Wrongs of Passage: Fraternities, Sororities, Hazing, and Binge Drinking Hank Nuwer. – Review – book review
Wrongs of Passage: Fraternities, Sororities, Hazing, and Binge Drinking Hank Nuwer (Indiana University Press, 1999) Reviewed by Colleen Roach
College administrators receive failing grades in Wrongs of Passage, an alarming book about young people literally dying to belong to Greek organizations on campuses around the country.
The author is no stranger to the topic. Nuwer’s first book on the subject, titled Broken Pledges: The Deadly Rite of Hazing (Longstreet), was published in 1990. His latest work goes into greater detail about the relationship between alcohol abuse and the deadly shenanigans that take place at fraternities, sororities, and other college social clubs.
Nuwer knows that the best way to move people to action is to tell the human stories behind the statistics of young people who died before their time. Photos of smiling students are interspersed throughout the book, along with the heart-wrenching words of families still in mourning.
But there are no wasted emotions in this book. On the contrary, Wrongs of Passage stops just short of overwhelming readers with hard data and research on the all too often lethal combination of hazing and binge drinking at Greek organizations. One blunt statistic is, in a sense, the raison d’etre of the author’s work: Every year since 1970, at least one fraternity or sorority member, or pledge, has died as a result of alcohol abuse or hazing.
Other statistics in the book are equally compelling. Fraternity members consume an average of almost three times as many drinks per week as non-fraternity males. Sorority members drink almost twice as many alcoholic beverages per week as non-sorority females. A 1998 report from the School of Public Health at Harvard indicated that four out of five fraternity and sorority members identify themselves as binge drinkers. The director of the study, interviewed by the author in early 1999, stated that binge drinkers are consuming more alcohol than ever. (Ironically, the first documented case of hazing in this country took place at Harvard in 1657. Harvard’s administration fined two students for inflicting “abuse”–the term “hazing” was not then used–on two of their peers.)
The book also does a good job of alerting people to the sexist behavior all too often fostered by fraternity life. Although very few women have died as a result of sorority excesses, many female college students have been subjected to predatory sexual advances when they walk through the doors of fraternity houses.
As Nuwer states in one chapter, fraternities “should join the rest of the world in developing a positive attitude toward women.”
Although the book is written in a very clear, journalistic style, it is backed up by a scholarly–but accessible–historical perspective. Readers learn, for example, that Plato inveighed against hazing practices by young students in ancient times, and that the medieval university was rife with ribald drinking and horseplay. Nuwer traces the first hazing death in more recent times to 1838, when a student lost his life at Franklin Seminary in Kentucky. Although records with exact details of the incident were lost in a fire, the author quotes from a family history saying that the student’s grieving parents refused to send any more of their children to the college.

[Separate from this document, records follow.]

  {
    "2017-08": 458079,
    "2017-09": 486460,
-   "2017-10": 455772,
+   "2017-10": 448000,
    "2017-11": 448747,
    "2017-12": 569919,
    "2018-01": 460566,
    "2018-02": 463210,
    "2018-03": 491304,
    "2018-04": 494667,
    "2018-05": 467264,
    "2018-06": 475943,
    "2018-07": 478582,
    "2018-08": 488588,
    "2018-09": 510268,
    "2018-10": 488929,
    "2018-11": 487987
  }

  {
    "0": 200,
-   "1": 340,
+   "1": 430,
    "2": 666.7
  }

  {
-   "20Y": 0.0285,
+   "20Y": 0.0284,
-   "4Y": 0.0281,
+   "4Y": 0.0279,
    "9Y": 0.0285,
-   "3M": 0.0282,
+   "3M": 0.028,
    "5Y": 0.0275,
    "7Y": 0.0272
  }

The book’s sociological perspective provides an overall context for understanding the role played by factors such as tradition and ritual in Greek social organizations as well as their resemblance to cults. Similarly, some of the social pressures, such as students’ need to belong, peer pressure, and group loyalty, are examined. The author also keeps in mind the larger picture–data indicating that problem drinking among all students is a national trend.

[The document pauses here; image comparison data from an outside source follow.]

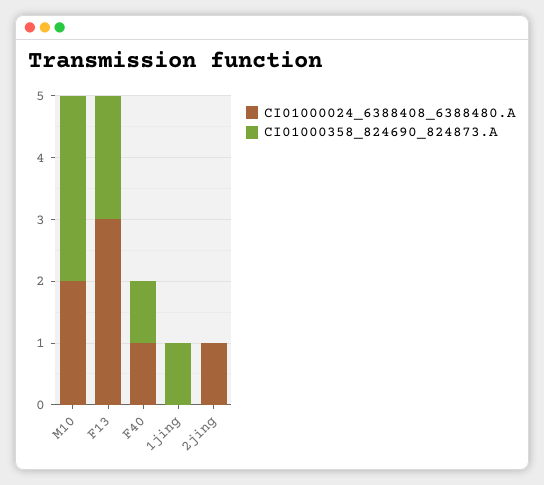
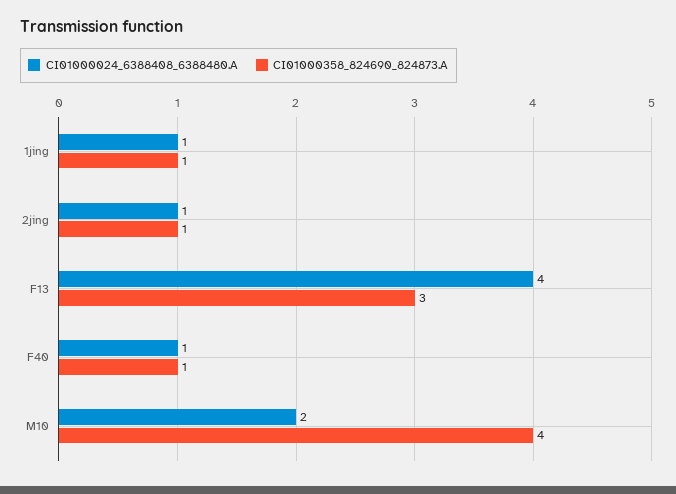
  {
    "CI01000024_6388408_6388480.A": {
      "M10": 2,
-     "F13": 3,
+     "F13": 4,
      "F40": 1,
-     "1jing": 0,
+     "1jing": 1,
      "2jing": 1
    },
    "CI01000358_824690_824873.A": {
-     "M10": 3,
+     "M10": 4,
-     "F13": 2,
+     "F13": 3,
      "F40": 1,
      "1jing": 1,
-     "2jing": 0
+     "2jing": 1
    }
  }

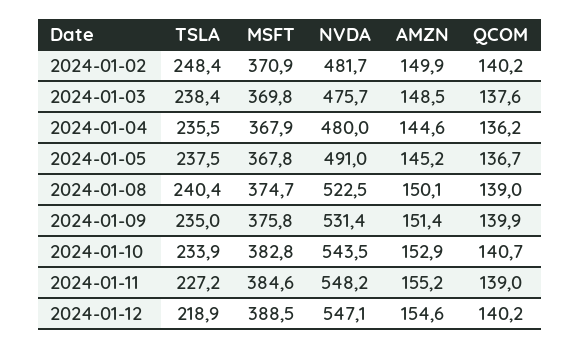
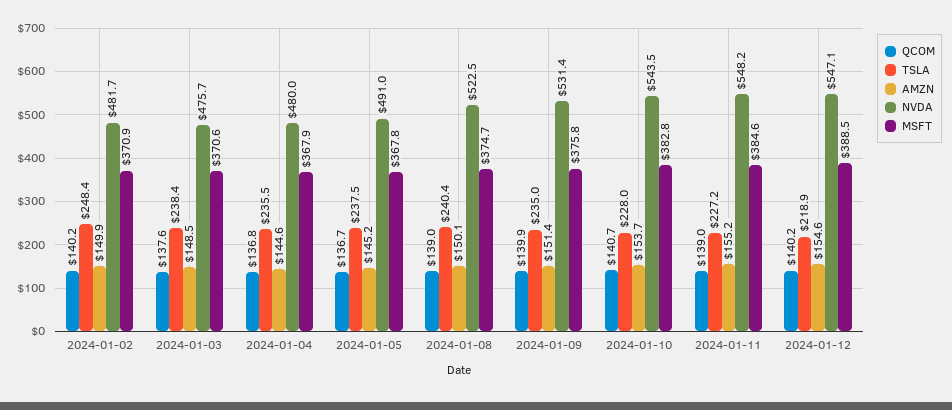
  {
    "TSLA": {
      "2024-01-02": 248.4,
      "2024-01-03": 238.4,
      "2024-01-04": 235.5,
      "2024-01-05": 237.5,
      "2024-01-08": 240.4,
      "2024-01-09": 235,
-     "2024-01-10": 233.9,
+     "2024-01-10": 228,
      "2024-01-11": 227.2,
      "2024-01-12": 218.9
    },
    "MSFT": {
      "2024-01-02": 370.9,
-     "2024-01-03": 369.8,
+     "2024-01-03": 370.6,
      "2024-01-04": 367.9,
      "2024-01-05": 367.8,
      "2024-01-08": 374.7,
      "2024-01-09": 375.8,
      "2024-01-10": 382.8,
      "2024-01-11": 384.6,
      "2024-01-12": 388.5
    },
    "NVDA": {
      "2024-01-02": 481.7,
      "2024-01-03": 475.7,
      "2024-01-04": 480,
      "2024-01-05": 491,
      "2024-01-08": 522.5,
      "2024-01-09": 531.4,
      "2024-01-10": 543.5,
      "2024-01-11": 548.2,
      "2024-01-12": 547.1
    },
    "AMZN": {
      "2024-01-02": 149.9,
      "2024-01-03": 148.5,
      "2024-01-04": 144.6,
      "2024-01-05": 145.2,
      "2024-01-08": 150.1,
      "2024-01-09": 151.4,
-     "2024-01-10": 152.9,
+     "2024-01-10": 153.7,
      "2024-01-11": 155.2,
      "2024-01-12": 154.6
    },
    "QCOM": {
      "2024-01-02": 140.2,
      "2024-01-03": 137.6,
-     "2024-01-04": 136.2,
+     "2024-01-04": 136.8,
      "2024-01-05": 136.7,
      "2024-01-08": 139,
      "2024-01-09": 139.9,
      "2024-01-10": 140.7,
      "2024-01-11": 139,
      "2024-01-12": 140.2
    }
  }

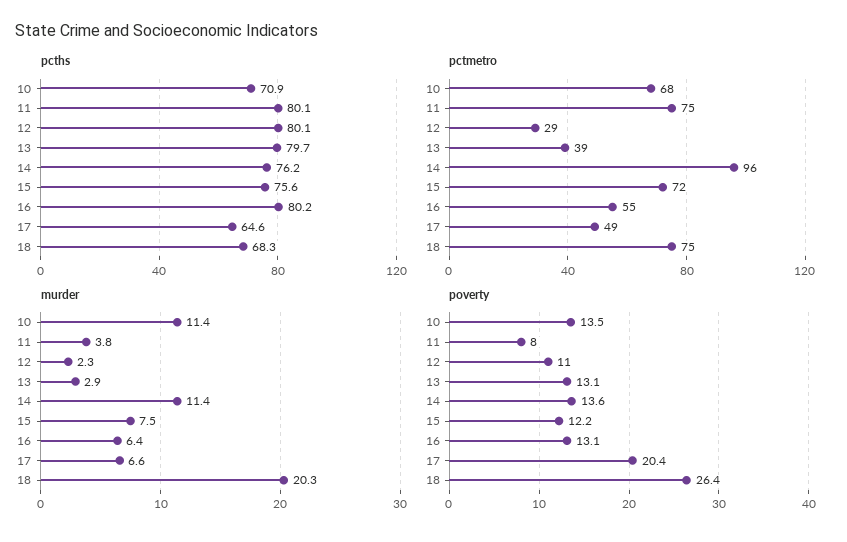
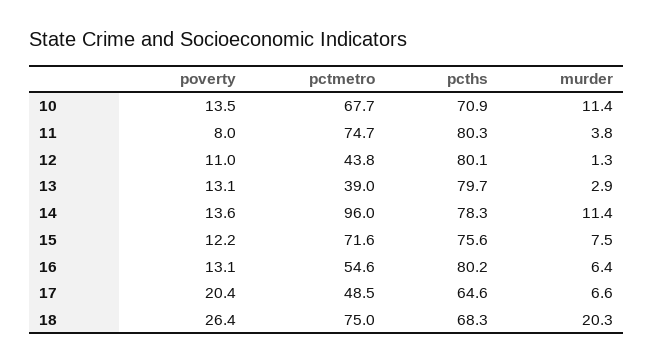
  {
    "pcths": {
      "10": 70.9,
-     "11": 80.1,
+     "11": 80.3,
      "12": 80.1,
      "13": 79.7,
-     "14": 76.2,
+     "14": 78.3,
      "15": 75.6,
      "16": 80.2,
      "17": 64.6,
      "18": 68.3
    },
    "pctmetro": {
      "10": 67.7,
      "11": 74.7,
-     "12": 29,
+     "12": 43.8,
      "13": 39,
      "14": 96,
      "15": 71.6,
      "16": 54.6,
      "17": 48.5,
      "18": 75
    },
    "murder": {
      "10": 11.4,
      "11": 3.8,
-     "12": 2.3,
+     "12": 1.3,
      "13": 2.9,
      "14": 11.4,
      "15": 7.5,
      "16": 6.4,
      "17": 6.6,
      "18": 20.3
    },
    "poverty": {
      "10": 13.5,
      "11": 8,
      "12": 11,
      "13": 13.1,
      "14": 13.6,
      "15": 12.2,
      "16": 13.1,
      "17": 20.4,
      "18": 26.4
    }
  }

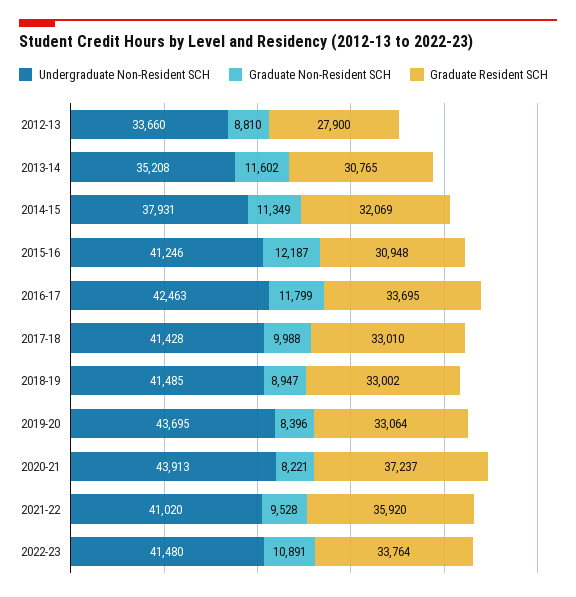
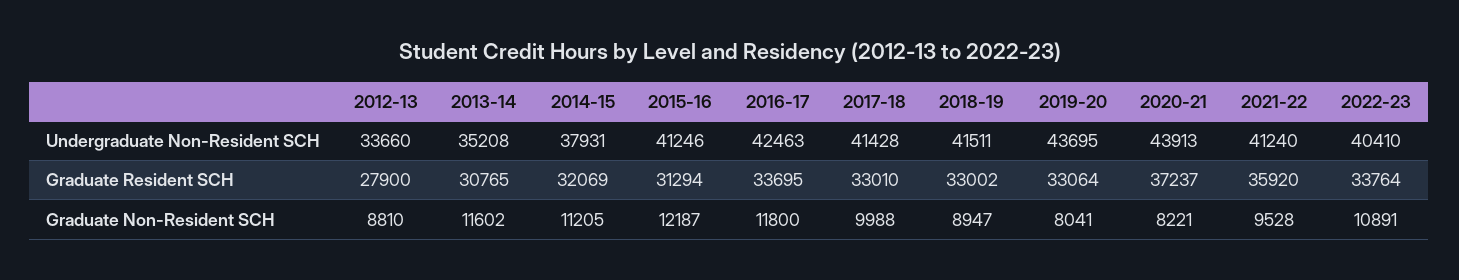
  {
    "Undergraduate Non-Resident SCH": {
      "2012-13": 33660,
      "2013-14": 35208,
      "2014-15": 37931,
      "2015-16": 41246,
      "2016-17": 42463,
      "2017-18": 41428,
-     "2018-19": 41485,
+     "2018-19": 41511,
      "2019-20": 43695,
      "2020-21": 43913,
-     "2021-22": 41020,
+     "2021-22": 41240,
-     "2022-23": 41480
+     "2022-23": 40410
    },
    "Graduate Non-Resident SCH": {
      "2012-13": 8810,
      "2013-14": 11602,
-     "2014-15": 11349,
+     "2014-15": 11205,
      "2015-16": 12187,
-     "2016-17": 11799,
+     "2016-17": 11800,
      "2017-18": 9988,
      "2018-19": 8947,
-     "2019-20": 8396,
+     "2019-20": 8041,
      "2020-21": 8221,
      "2021-22": 9528,
      "2022-23": 10891
    },
    "Graduate Resident SCH": {
      "2012-13": 27900,
      "2013-14": 30765,
      "2014-15": 32069,
-     "2015-16": 30948,
+     "2015-16": 31294,
      "2016-17": 33695,
      "2017-18": 33010,
      "2018-19": 33002,
      "2019-20": 33064,
      "2020-21": 37237,
      "2021-22": 35920,
      "2022-23": 33764
    }
  }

One of the few deficiencies of the book is the absence of serious socio-logical inquiry as to why young people are consuming such enormous quantities of alcohol. What has happened in the country since the 1970s that has made alcohol–and drugs–so inviting to young people? Why aren’t universities addressing the social malaise of recent generations of students?
Time and again, anguished parents interviewed by Nuwer criticize college authorities for doing very little to shut down problem fraternities or help in the prosecution of miscreants. Universities are usually not liable for fraternity deaths because of weak anti-hazing statutes at the state level, or because they deliberately adopt a “hands off” policy that allows them to escape responsibility for what occurs in Greek organizations. If a death occurs off campus, there is even less chance that a university can be attacked in court. (The fraternities themselves have often paid millions of dollars to settle lawsuits involving deaths of young people.)
Nuwer accuses college authorities of a host of other failings. They are reluctant to divulge information to the media when tragedies occur. They operate internal judicial systems that have every interest in preserving the good name of the university. And they often stymie outside legal action by denying that hazing or alcohol abuse has occurred.
The last chapter of this book offers a number of specific measures that can be taken by fraternities, parents, educators, and police to help prevent substance abuse and hazing deaths. Since publication of the book, another important study has underscored the urgency of heeding the author’s call to action. In March, Harvard’s School of Public Health released its latest report on alcohol use by college students. The glass is half full: Abstinence is on the rise but so is the percentage of frequent binge drinkers.
Colleen Roach has a doctorate in sociology from the University of Paris. She was a professor in this country for more than a decade, and now works as a journalist. Her articles have been published in The New York Times, the Gannett papers, and many scholarly journals.